MAGE: A Multi-Agent Engine for Automated RTL Code Generation

TL;DR

This work tackles the challenge of reliably generating synthesizable Verilog RTL code with large language models by introducing MAGE, an open-source multi-agent system that partitions RTL design into specialized roles for code generation, testbench creation, judging, and debugging. It augments this architecture with a high-temperature candidate sampling mechanism and a Verilog-state checkpointing feedback scheme to explore diverse RTL candidates and provide precise, actionable debugging feedback. Empirical results on VerilogEval benchmarks show MAGE achieving up to 95.7% Pass@1, outperforming both vanilla LLMs and prior RTL design systems, with ablations highlighting the advantages of task partitioning and principled debugging. Overall, MAGE offers a robust, open framework that can significantly streamline AI-assisted RTL design workflows and improve functional correctness in automated hardware generation.

Abstract

The automatic generation of RTL code (e.g., Verilog) through natural language instructions has emerged as a promising direction with the advancement of large language models (LLMs). However, producing RTL code that is both syntactically and functionally correct remains a significant challenge. Existing single-LLM-agent approaches face substantial limitations because they must navigate between various programming languages and handle intricate generation, verification, and modification tasks. To address these challenges, this paper introduces MAGE, the first open-source multi-agent AI system designed for robust and accurate Verilog RTL code generation. We propose a novel high-temperature RTL candidate sampling and debugging system that effectively explores the space of code candidates and significantly improves the quality of the candidates. Furthermore, we design a novel Verilog-state checkpoint checking mechanism that enables early detection of functional errors and delivers precise feedback for targeted fixes, significantly enhancing the functional correctness of the generated RTL code.

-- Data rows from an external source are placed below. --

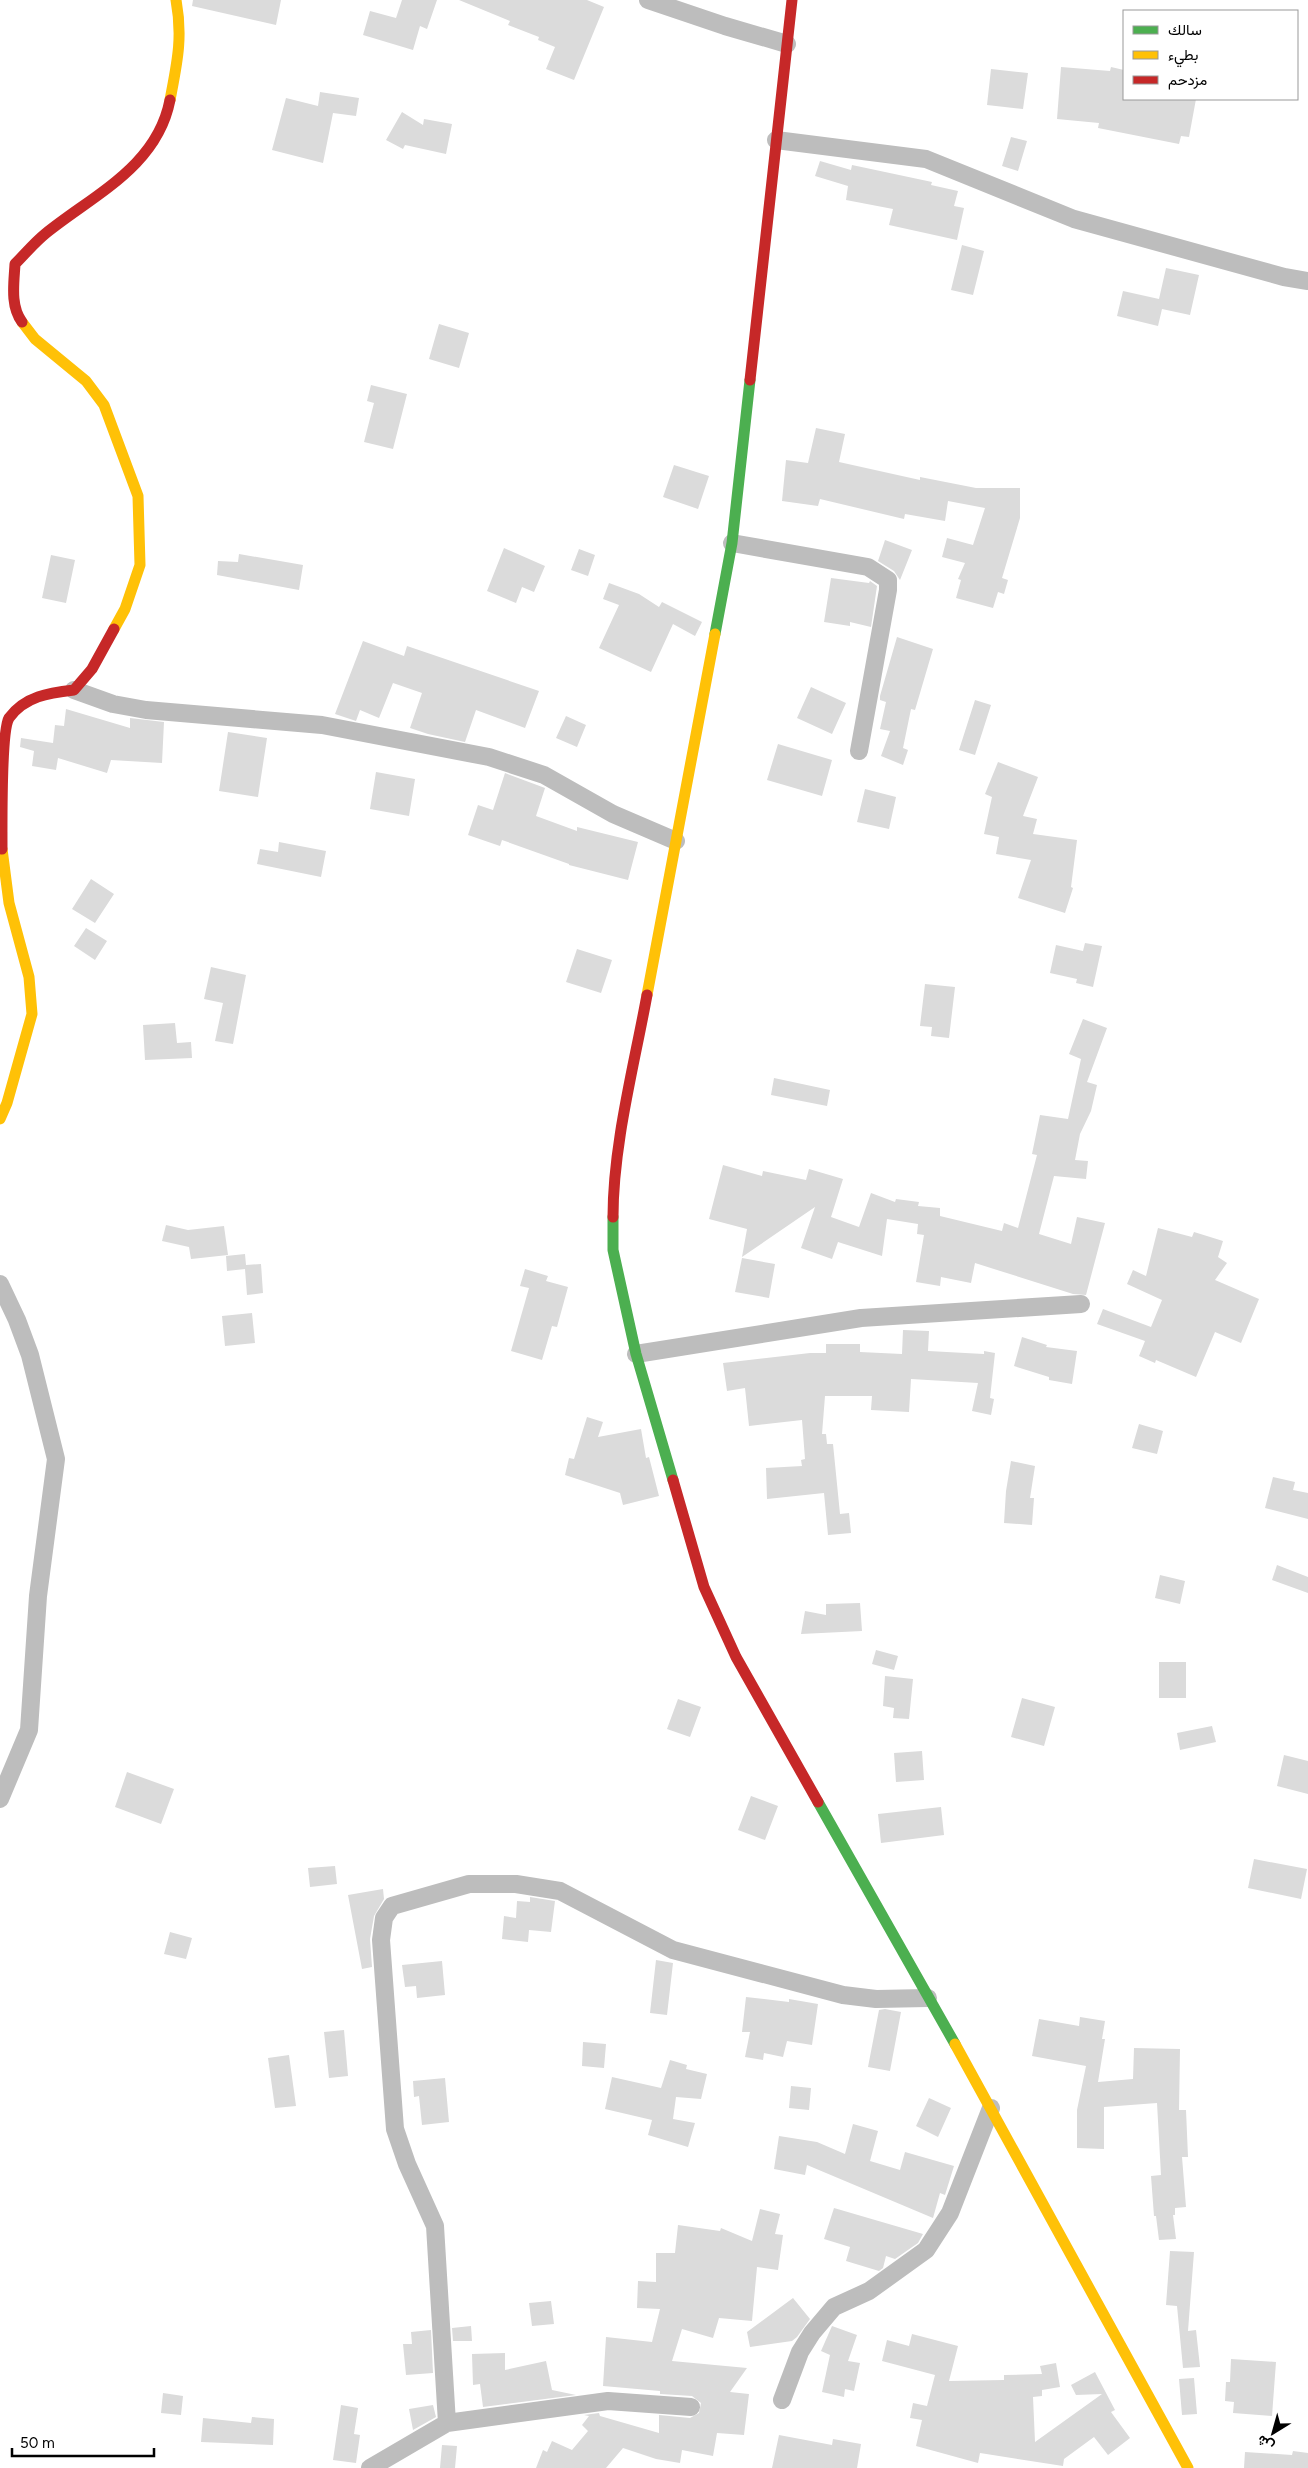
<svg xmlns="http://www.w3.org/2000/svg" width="1308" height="2468" font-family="Figtree,Vazirmatn,sans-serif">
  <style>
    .building { fill: #dbdbdb }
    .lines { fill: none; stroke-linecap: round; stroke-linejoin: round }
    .street { stroke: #bdbdbd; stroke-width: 18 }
    .fast { stroke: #4caf50; stroke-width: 11 }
    .slow { stroke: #ffc107; stroke-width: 11 }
    .jam { stroke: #c62828; stroke-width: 11 }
  </style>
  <rect width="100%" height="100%" fill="#fff"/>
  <path class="building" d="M193,0h88l-5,25 -84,-19z
    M402,0h35l-10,29 -7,-3 -7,24 -50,-15 7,-24 26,7z
    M459,0h128l17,7 -30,73 -28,-11 9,-22 -17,-7 1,-3 -31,-12 2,-4z
    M1061,67l49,4 1,-4 13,3v29h72l-7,38 -8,-1 -2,8 -81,-16 1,-5 -42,-4z
    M991,69l37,4 -5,36 -36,-4z
    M320,92l39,6 -3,18 -23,-3 -10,50 -51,-13 14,-52 32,8z
    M402,112l21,13 1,-6 28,5 -6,30 -41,-9 -2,4 -17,-9z
    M1011,137l16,4 -9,30 -16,-5z
    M820,161l31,9 1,-5 33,7 47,10 -1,3 27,6 -4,15 10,2 -7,32 -68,-15 4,-16 -47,-9 2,-14 -33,-10z
    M962,245l22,6 -11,44 -22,-5z
    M1166,268l33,7 -9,40 -28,-6 -4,17 -41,-10 6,-25 36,8z
    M439,324l30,9 -10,35 -30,-9z
    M371,385l36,9 -14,55 -29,-7 10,-39 -7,-2z
    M816,428l29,6 -6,28 81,18v-3l56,11h44v30l-18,60 6,2 -4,14 -6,-2 -5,16 -37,-10 5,-18 -3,-1 7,-16 -23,-6 5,-19 26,7 12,-37 -37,-7 -3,20 -40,-7 -1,5 -84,-20 -2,7 -36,-5 4,-41 22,3z
    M674,465l35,11 -11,33 -35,-12z
    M885,540l27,10 -12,30 -6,-9 -16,-10z
    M504,548l41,18 -11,26 -12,-5 -6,16 -29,-12z
    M579,549l16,6 -7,21 -17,-6z
    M239,554l64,11 -4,25 -82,-15 1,-14 20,1z
    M51,555l24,5 -9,43 -24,-5z
    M831,578l38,5 1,-2 7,5 -6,41 -21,-5v4l-26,-4z
    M609,583l30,11 20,13 3,-5 40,20 -7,14 -22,-12 -22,48 -52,-24 20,-43 -16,-6z
    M897,637l36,12 -18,61 -4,-1 -8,39 5,2 -5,15 -22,-9 9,-25 -10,-2 6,-27 -6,-2v-4z
    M363,641l41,15 3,-10 132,45 -14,37 -49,-18 -11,32 -37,-8 -18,-6 12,-35 -29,-10 -14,35 -19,-8 -4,11 -21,-7z
    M811,687l35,16 -14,31 -35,-16z
    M975,700l16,5 -16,50 -16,-5z
    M66,709l64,19v-10l34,4 -2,41 -51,-3 -4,13 -49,-15 -2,12 -24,-4 2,-15 -14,-4 1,-9 32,5 2,-18 9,1z
    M566,716l20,9 -9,22 -21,-9z
    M228,732l39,6 -9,59 -39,-6z
    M778,744l54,16 -10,36 -55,-16z
    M998,762l40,15 -15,39 14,3 -4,15 44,6 -6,47 2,1 -8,25 -47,-15 13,-38 -35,-6 3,-17 -15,-3 8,-37 -7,-3z
    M376,772l39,7 -6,37 -39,-7z
    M505,773l40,15 -9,28 41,15v-4l61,15 -10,38 -59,-15v-1l-67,-24 -2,6 -32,-11 10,-30 15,5z
    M865,789l31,8 -7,32 -32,-7z
    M279,842l47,9 -5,26 -64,-13 3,-15 18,3z
    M91,879l23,15 -19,29 -23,-14z
    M86,928l21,13 -12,19 -21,-14z
    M1085,943l17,3 -9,41 -17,-4 1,-4 -27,-6 6,-28 27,6z
    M577,949l35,11 -11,33 -35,-11z
    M211,967l35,8 -13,69 -18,-3 8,-38 -19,-4z
    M925,984l30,3 -6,51 -18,-2 1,-9 -12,-1z
    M1083,1019l24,9 -20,54 10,3 -6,26 -11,23 -5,26 13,1 -2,18 -32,-3 -15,58 32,10 6,-27 28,6 -19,72 -13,-1 -98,-31 -4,20 -30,-6 -1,9 -24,-4 8,-47 -7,-1 1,-10 -31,-5 -5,37 -44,-14 -6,17 -31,-11 14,-41 -73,50 5,-28 -38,-10 14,-54 39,11 1,-5 43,9 3,-11 34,10 -12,38 28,10 12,-34 24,9 1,-3 23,3 -1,4 22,2v8l62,15 2,-8 14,5 19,-73 -5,-1 8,-39 28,4 13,-60 -12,-5z
    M175,1023l2,20 14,-1 1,16 -47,2 -2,-35z
    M774,1078l56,12 -3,16 -56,-11z
    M166,1225l22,5 36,-4 4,29 -37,4 -2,-12 -27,-6z
    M1158,1228l34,9 2,-5 29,9 -5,16 9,6 -12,17 44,19 -18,44 -26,-11 -19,45 -40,-17 -1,3 -16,-7 6,-15 -48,-17 6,-15 48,18 11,-27 -35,-16 6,-14 13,6z
    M245,1254l1,11 15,-1 2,29 -16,2 -2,-26 -18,2 -1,-15z
    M742,1258l33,6 -6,34 -34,-6z
    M525,1269l23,7 -2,5 22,6 -11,40 -5,-1 -10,34 -31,-9 18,-63 -9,-2z
    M252,1313l3,30 -30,3 -3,-30z
    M903,1330l26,1 -1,20 56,3v-3l11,2 -5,45 4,1 -3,16 -19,-4 6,-28 -67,-4 -2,33 -38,-2 1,-14h-47l-3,38h4l1,10h6l7,70 9,-1 2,20 -23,2 -4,-42 -57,6 -1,-31 36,-2 -1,-6 4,-1 -3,-39 -53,6 -4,-38 -18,3 -4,-28 87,-10h16v-9h34v8l42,2z
    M1022,1337l25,8 -1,2 31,4 -5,33 -23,-4v-3l-35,-11z
    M587,1417l16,5 -5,15 43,-8 5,29 3,-1 10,39 -36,9 -3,-12 -55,-18 4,-17 5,1z
    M1139,1424l24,7 -6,23 -25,-6z
    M1011,1461l24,5 -5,32h4l-2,27 -28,-2 2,-32z
    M1273,1477l22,5 -2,8 15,3v26l-43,-11z
    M1277,1565l31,12v16l-36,-13z
    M1160,1575l25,6 -5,23 -25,-6z
    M860,1603l2,28 -61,3 4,-23 21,4v-11z
    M876,1650l22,6 -4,14 -22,-6z
    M1159,1662h27v36h-27z
    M885,1676l28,3 -4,40 -16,-1 1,-10 -11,-2z
    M1022,1698l33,9 -11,39 -33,-9z
    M678,1699l23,8 -11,30 -23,-8z
    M1212,1726l4,16 -36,8 -3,-17z
    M922,1751l2,29 -28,2 -2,-29z
    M1284,1755l24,6v33l-31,-8z
    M127,1772l47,17 -13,35 -46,-17z
    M751,1796l27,10 -13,34 -27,-10z
    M941,1807l3,28 -63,8 -3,-29z
    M1254,1859l53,10 -6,30 -53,-11z
    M335,1866l2,18 -27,3 -2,-19z
    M383,1889l1,10 -10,17 -4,23 2,28 -10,2 -14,-74z
    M530,1897l25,4 -4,31 -22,-2 -1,12 -26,-3 2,-23 12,2 1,-17 13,1z
    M170,1932l22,6 -6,21 -22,-5z
    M656,1960l17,3 -6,52 -17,-2z
    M442,1961l3,34 -28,3 -1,-12 -11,1 -3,-22z
    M746,1997l43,5v-3l29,5 -6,41 -25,-4 -4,16 -19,-4 -1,7 -18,-3 5,-25h-8z
    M885,2009l16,3 -11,59 -22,-4 11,-57z
    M1080,2017l25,4 -3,18h3l-7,43 35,-3 1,-31 46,1 -1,61h7l2,47h-6l4,50 -11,1v7h-2l3,24 -17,1 -3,-24h-2l-3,-40 10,-1 -4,-72 -53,4v42l-27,-1v-38l9,-44 -54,-10 7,-37 40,7z
    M344,2030l4,46 -19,2 -5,-46z
    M583,2042l23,2 -2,24 -22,-2z
    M289,2055l7,51 -21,2 -7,-50z
    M670,2060l17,5 -1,4 21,5 -6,25 -25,-2 -3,22 22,4 -7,24 -40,-12 4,-15 -47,-11 7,-32 49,11z
    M445,2078l4,44 -27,3 -3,-29 -5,1 -1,-16z
    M791,2086l20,2 -2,22 -20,-2z
    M929,2098l22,10 -13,29 -22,-11z
    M853,2124l25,7 -8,30 30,9 5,-18 49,14 -9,29 -5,-2 -7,25 -126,-53 -2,10 -31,-6 5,-33 38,6 28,12z
    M834,2208l89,26 -5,9 -23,16 -9,-3 -3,12 -4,3 -33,-10 4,-14 -26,-8z
    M760,2209l20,5 -5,20 8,1 -5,35 -21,-3 -5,54 -33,-3 -6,20 -31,-9 -10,32 75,7 -17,24 19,2 -5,41 -27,-2 -4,23 -31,-6 -2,13 -24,-4 -33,-11 -17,20h-70l7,-18 4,2 5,-11 20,9 16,-19 -6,-6 7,-9 -5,-1 15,-2 1,3 59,17v-18l31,3 9,-5 2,-10 -9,-7 -32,-2v-3l-57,-5 3,-49 46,5 8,-33 -23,-1 1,-27 18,1v-29h19l3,-28 42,6 1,-3 31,13z
    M1170,2251l24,1 -6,79 8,-1 4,37 -17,1 -6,-62 -11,-1z
    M793,2298l17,21 -13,18 -5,4 -42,6 -3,-15z
    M551,2301l3,23 -22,2 -3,-23z
    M471,2326l1,15h-19l-1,-13z
    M832,2326l25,9 -9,26 12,2 -6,28 -9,-2 -1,8 -22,-5 8,-37 -9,-4z
    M431,2330l2,43 -27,2 -3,-31h9l-1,-12z
    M912,2334l46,12 -9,35 55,-1v-5l38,-1 -2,-8 16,-3 4,24 -18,3v6l-9,1 2,45 67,-48 -26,1 -5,-10 24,-13 20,38 -4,2 19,26 -22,17 -14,-18 -30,22 -1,7 -83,-13 -2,10 -62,-17 6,-26 -12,-2 3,-15 14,3 8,-31 -53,-14 5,-21 22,6z
    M505,2353v17l41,-9 6,29 24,5 -93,12 -3,-23 -7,1 -1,-31z
    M1231,2359l45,3 -4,54 -39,-3 1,-11 -9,-1 1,-19h4z
    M1194,2378l3,36 -15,1 -3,-36z
    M163,2393l20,3 -2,19 -20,-2z
    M341,2405l17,3 -4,26 6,1 -4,28 -23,-3z
    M433,2405l3,12 -23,13 -4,-21z
    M252,2417l22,2 -1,26 -72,-3 2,-24 48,5z
    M779,2435l53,10 1,-6 28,5 -4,24h-85z
    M442,2445l15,1 -2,22h-15z
    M1293,2451l15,2v15h-64l1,-16 47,3z"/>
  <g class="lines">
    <path class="street" d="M648,0l77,26 62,18
      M776,140l150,19 148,60 210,58 24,4
      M732,543l136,24 20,13v10l-29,161
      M74,690l39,14 33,6 176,15 167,32 55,18 69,39 63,27
      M0,1284l17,36 13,35 26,104 -18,137 -9,134 -29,69
      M636,1354l225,-36 220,-14
      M782,2400l18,-48 12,-19 22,-26 35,-16 57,-41 24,-37 41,-105
      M447,2423l-12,-197 -28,-62 -12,-35 -14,-189 3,-22 8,-12 77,-22h47l44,7 113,59 170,45 33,4 52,-1
      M370,2468l77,-45 161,-22 83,6"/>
    <path class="fast" d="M715,634l17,-91 18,-163
      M613,1217v33l23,104 37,126
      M818,1802l137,242"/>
    <path class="slow" d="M170,100c7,-37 13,-62 6,-100
      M22,322l13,17 51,42 18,24 34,91 2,69 -15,44 -11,20
      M647,995l68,-361
      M0,1119l7,-16 25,-89 -3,-37 -20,-74 -7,-54
      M955,2044l233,424"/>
    <path class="jam" d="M22,322c-12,-16 -8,-39 -7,-58 10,-10 19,-21 30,-30 48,-39 112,-67 125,-134
      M750,380l42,-380
      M2,849c0,-21 -1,-118 7,-131 16,-22 40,-25 65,-28l18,-21 22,-40
      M613,1217c0,-72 21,-151 34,-222
      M673,1480l31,107 32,70 82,145"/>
  </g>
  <rect x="1123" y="10" width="175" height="90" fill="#ffffff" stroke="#999999"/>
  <rect x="1133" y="26" width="25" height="8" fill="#4caf50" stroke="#999999"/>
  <text x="1168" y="35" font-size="15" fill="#000000">سالك</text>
  <rect x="1133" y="51" width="25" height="8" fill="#ffc107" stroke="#999999"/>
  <text x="1168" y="60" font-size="15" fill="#000000">بطيء</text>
  <rect x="1133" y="76" width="25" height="8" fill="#c62828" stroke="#999999"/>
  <text x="1168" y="85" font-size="15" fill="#000000">مزدحم</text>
  <g transform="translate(1273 2433) rotate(217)" stroke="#ffffff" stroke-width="4" paint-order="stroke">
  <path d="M0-4L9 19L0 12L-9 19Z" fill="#000000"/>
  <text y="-8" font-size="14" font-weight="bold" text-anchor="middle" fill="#000000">ش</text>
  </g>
  <path d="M12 2448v8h142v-8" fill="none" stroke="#000000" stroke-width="2.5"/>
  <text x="20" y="2448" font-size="15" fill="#000000" stroke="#ffffff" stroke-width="4" paint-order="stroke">50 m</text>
</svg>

MAGE achieves a 95.7% rate of syntactic and functional correctness code generation on VerilogEval-Human 2 benchmark, surpassing the state-of-the-art Claude-3.5-sonnet by 23.3 %, demonstrating a robust and reliable approach for AI-driven RTL design workflows.

Paper Structure

This paper contains 14 sections, 7 equations, 4 figures, 3 tables.

Figures (4)

  • Figure 1: (a) The overview of MAGE, (b) the roles of four types of agents, (c) state check module, and (d) sampling and debugging module.
  • Figure 2: Normalized mismatch count of generated testbenches at different stages under varying temperature configurations (Low temperature: $T=0$, $n=1$; High temperature: $T=0.85$, $n=20$), using the Claude 3.5 Sonnet model (dated 2024-10-22) across two benchmarks: VerilogEval-v1-Human liu2023verilogeval and VerilogEval-v2 pinckney2024revisiting. Problems that directly passed before Step and those with zero mean mismatches in both configurations are not shown in the figure. The blue violin plot shows that candidates (blue dots) generated with high-temperature sampling typically have lower mean mismatch counts across most problems compared to those generated with low temperatures (purple dots).
  • Figure 3: The Case Study of RTL Code State Checkpoint on Prob093-ece241-2014-q3.
  • Figure 4: Score $S(r)$ improvement of RTL by sampling and debugging. (a) Score distribution: generated RTL without sampling versus sampled and selected best RTL candidate; (b) Score distribution and the mean score of generated RTL in each debug round. Data of problems fixed before entering the debug stage are not included.